The decoration of the facade of the building has glyphs of Venus, placed on the cheeks of the masks of Chac, god of rain and fertility, there are also eight two-headed snakes above the main entrance. Along the facade, there are thatched huts, garlands, columns, thrones, feather headdresses, numerals with bars and dots appearing in two Chac masks in the north corners of the palace.
In the center stands the throne of a sovereign sitting majestically, surrounded by entwined snakes and masks of the god Chac.
The Platform of the Jaguars
It’s thought that the Platform of the Jaguars could have been a ceremonial altar located on the terrace in front of the Governor’s Palace. On this platform, there’s a sculpture that represents two jaguars united by the thorax oriented from north to south and could be accessed by four stairs on each side. An interesting fact is that there’s a Sacbé that goes to Kabáh starting from the base of this platform.

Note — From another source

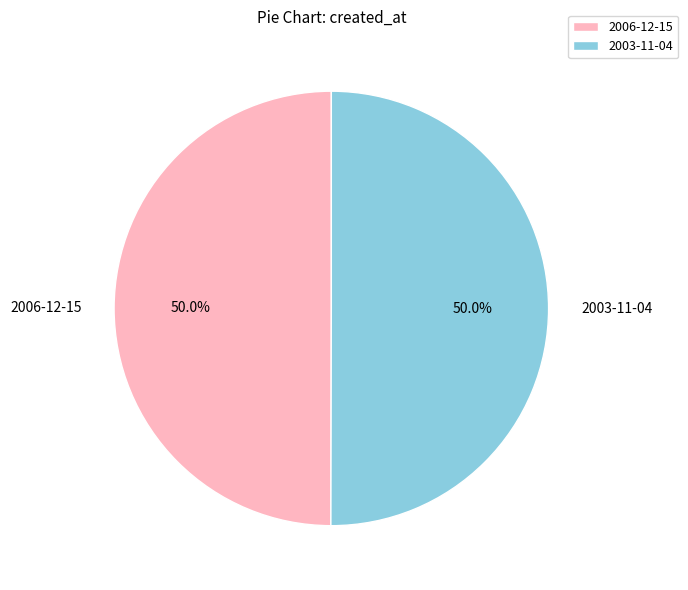

What percentage do 2006-12-15 and 2003-11-04 together represent?

100.0%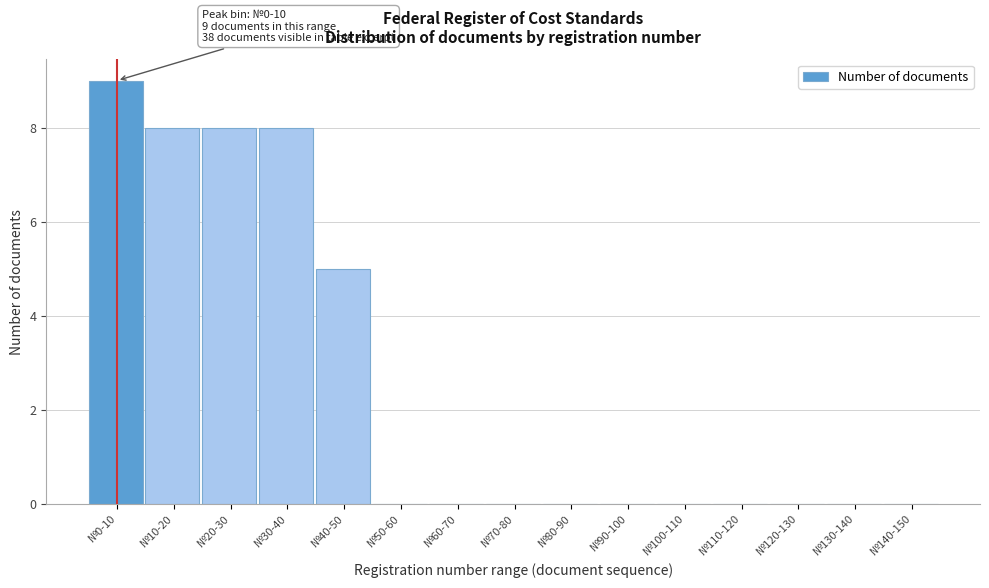

Reading left to right, transcribe all the data shown in this chart.

№0-10=9	№10-20=8	№20-30=8	№30-40=8	№40-50=5	№50-60=0	№60-70=0	№70-80=0	№80-90=0	№90-100=0	№100-110=0	№110-120=0	№120-130=0	№130-140=0	№140-150=0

Physical description of the Governor’s Palace in Uxmal
It measures almost 100m long, 12m wide, 9m high, and consists of three independent bodies, the central one is a rectangular building that has fourteen accessible chambers, 11 of them, from the outside.
Governor’s Palace has separate buildings on both sides that are linked to the central building through the tall transverse vaults. The walls are smooth, and without ornamentation from the floor level to the height of the accesses; above them, there is a large ornamented fretwork.